Behold, in this you are not just: I will answer you, for God is greater than man.
All Commentaries on Job 33:12 Go To Job 33
Gregory The Dialogist
AD 604
30. Blessed Job had indeed truly said, that he had been scourged without any fault. [Job 27, 6] For he said of himself exactly what the Lord had said of him to the devil, Thou hast moved Me against him to afflict him without cause. [Job 2, 3] But Eliu did not believe, that his fault doing nothing in it, he could be scourged as a matter of grace. For he did not know that by his scourgings his fault was not corrected, but his merits increased, and because he had said that he had been scourged without any fault, he reproves him in these words, saying, This is the thing then in which thou art not justified. For it is the special fault of the arrogant, to be more eager to convict, than to console; and to consider that whatever sufferings they see befal men, have befallen them solely from their sins. They know not how to enquire deeply into the secret judgments of God [some Mss. add ‘Dei.’], and humbly to investigate that which they cannot understand: for while pride at their knowledge raises them on high, it frequently casts them down from the secret investigation of God’s judgments.
31. For suffering of mind is an impediment in the way of truth: because while it puffs us up, it obscures our view. For if these persons ever seem to acquire wisdom, they feed, as it were, on the husks of things, and not on the marrow of their inmost sweetness; and with their brilliant abilities, they frequently reach only to the outside of things, but know not the savour of their inward taste; for, in truth, though sharp-sighted outwardly, they are blind within. Nor do they form such a notion of God, as tastes secretly within, but such as when thrown outward gives a sound. And though they gain in their understanding a knowledge of some mysteries, they can have no experience of their sweetness: and if they know how they exist, yet they know not, as I said, how they savour. And so it is frequently the case, that though they speak boldly, yet they know not how to live up to what they profess. Whence a certain wise man well said, May God, grant me to speak these things according to my sentence. [Wisd. 7, 15] For sentence is derived from sense [‘sententia,’ ‘sensu.’]. And a man who wishes not merely to speak from outward knowledge, but to feel and experience what he says, is anxious to give utterance to the truths he holds, not as a matter of mere knowledge [‘scientia’], but of real feeling [‘sententia’]. But the mind of haughty men does not penetrate the meaning of its own words; because by a righteous judgment it is driven away from the inward taste of things, and is wrecked by that applause which it desires from without. But real knowledge influences without elating; and makes those whom it has filled, not proud, but sorrowful. For when any one is filled therewith, he is in the first place anxious to know himself: and conscious of his own state, he acquires thereby a greater savour of strength, the more truly sensible he is of his own weakness therein. And this very humility opens to him more widely the pathway of this knowledge, and when he beholds his own weakness, this very knowledge opens to him the hidden recesses of sublime secrets; and pressed down by this knowledge, he is made more subtle to press forward into things hidden. Eliu then does not in the scourgings of blessed Job discover their true reason, because he knows not how to search for it with humility: and being more ready to reproach than to console, he says, It is in this thing, then, that thou art not justified.

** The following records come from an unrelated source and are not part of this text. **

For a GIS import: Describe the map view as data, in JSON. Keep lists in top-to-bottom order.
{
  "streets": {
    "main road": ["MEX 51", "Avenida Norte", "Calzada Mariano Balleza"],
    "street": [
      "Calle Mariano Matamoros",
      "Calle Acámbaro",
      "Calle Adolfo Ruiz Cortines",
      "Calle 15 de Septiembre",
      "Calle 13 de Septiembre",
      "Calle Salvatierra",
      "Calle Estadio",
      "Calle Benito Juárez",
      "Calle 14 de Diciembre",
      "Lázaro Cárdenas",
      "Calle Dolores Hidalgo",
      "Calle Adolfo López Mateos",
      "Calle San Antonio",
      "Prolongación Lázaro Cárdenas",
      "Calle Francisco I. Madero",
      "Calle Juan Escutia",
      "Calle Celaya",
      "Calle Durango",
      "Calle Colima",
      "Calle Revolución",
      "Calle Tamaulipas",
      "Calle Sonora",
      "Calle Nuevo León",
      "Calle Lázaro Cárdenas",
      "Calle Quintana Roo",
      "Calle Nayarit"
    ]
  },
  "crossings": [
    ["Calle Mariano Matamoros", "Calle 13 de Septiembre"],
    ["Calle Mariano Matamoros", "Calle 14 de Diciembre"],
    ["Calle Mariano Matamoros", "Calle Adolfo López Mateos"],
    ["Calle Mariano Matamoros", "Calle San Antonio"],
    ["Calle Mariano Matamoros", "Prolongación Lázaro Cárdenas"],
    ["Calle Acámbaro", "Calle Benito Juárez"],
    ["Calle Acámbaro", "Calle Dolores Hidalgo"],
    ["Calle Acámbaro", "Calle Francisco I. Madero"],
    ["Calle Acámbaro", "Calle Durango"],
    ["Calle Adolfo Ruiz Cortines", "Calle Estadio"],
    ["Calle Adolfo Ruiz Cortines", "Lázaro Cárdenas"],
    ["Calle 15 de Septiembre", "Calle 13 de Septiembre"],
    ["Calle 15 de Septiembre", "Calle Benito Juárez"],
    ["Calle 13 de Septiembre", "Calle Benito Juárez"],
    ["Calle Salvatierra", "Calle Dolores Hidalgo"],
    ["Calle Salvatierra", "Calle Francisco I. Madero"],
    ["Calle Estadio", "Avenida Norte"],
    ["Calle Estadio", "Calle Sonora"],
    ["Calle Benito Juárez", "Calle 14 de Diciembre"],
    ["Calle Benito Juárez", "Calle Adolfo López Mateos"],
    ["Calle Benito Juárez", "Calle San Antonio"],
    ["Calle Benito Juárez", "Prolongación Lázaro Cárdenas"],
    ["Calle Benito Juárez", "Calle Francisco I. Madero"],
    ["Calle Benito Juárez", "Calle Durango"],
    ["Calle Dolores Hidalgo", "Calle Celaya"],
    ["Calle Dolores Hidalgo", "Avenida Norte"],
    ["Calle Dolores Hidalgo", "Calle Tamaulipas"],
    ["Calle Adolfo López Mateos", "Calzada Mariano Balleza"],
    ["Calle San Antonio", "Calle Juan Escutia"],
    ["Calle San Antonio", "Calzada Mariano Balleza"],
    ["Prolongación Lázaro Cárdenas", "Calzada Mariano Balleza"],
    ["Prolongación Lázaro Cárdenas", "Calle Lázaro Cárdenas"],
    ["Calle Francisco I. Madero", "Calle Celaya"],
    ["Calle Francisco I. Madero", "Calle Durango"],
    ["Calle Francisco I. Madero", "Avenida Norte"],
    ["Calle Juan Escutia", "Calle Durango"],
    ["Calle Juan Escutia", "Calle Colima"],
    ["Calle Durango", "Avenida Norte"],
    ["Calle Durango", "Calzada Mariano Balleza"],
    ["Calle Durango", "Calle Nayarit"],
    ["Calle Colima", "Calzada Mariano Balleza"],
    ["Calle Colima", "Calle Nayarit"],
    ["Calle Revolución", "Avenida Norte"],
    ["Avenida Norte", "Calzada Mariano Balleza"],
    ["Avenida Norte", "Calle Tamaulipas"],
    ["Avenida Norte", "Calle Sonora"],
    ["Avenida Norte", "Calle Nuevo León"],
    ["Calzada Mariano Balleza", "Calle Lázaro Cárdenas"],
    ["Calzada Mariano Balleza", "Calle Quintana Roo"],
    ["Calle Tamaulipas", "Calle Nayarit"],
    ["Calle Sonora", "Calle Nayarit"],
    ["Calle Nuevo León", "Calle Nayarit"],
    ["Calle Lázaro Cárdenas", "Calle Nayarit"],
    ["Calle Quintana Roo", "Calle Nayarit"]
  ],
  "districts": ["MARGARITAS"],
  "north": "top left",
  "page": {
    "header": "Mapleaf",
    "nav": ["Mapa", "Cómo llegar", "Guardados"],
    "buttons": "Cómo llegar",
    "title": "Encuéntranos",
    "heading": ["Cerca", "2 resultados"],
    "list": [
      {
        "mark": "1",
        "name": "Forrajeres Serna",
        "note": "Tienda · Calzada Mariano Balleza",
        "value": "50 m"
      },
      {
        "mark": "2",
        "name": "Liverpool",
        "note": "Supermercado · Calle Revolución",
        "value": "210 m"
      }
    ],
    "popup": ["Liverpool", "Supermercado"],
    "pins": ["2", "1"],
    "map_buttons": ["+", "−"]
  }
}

32. We must observe further, that blessed Job said that his foot was placed in the stocks, [Job 13, 2] but that he never said that he was clean, in the way in which is objected to him, or free from sin, or without spot, and iniquity. But Eliu, in his desire to reprove austerely what has been said, falsely added what had not been said. For they who are ever eager to reprove and not to encourage, frequently state many falsehoods in their reproofs. For in order to appear clever in reproving, they frequently invent statements, for the sake of reproving them, and, being eager, as horses, to run their course of ostentation, they clear the way for assailing those who are subject to them by inventing charges of iniquity. It must be understood besides, as I said above, that haughty men often blend forcible words with their words of boasting, and that sometimes they do not consider how they live, but studiously weigh what they teach. Of such Eliu is a specimen in the present case, who is not so anxious to live well, as to teach well. Since then he speaks, though arrogantly, yet with knowledge, let us pass over the pride of his conduct, and consider the solidity of his teaching. After all these boastful words, then, he begins at length to display his knowledge.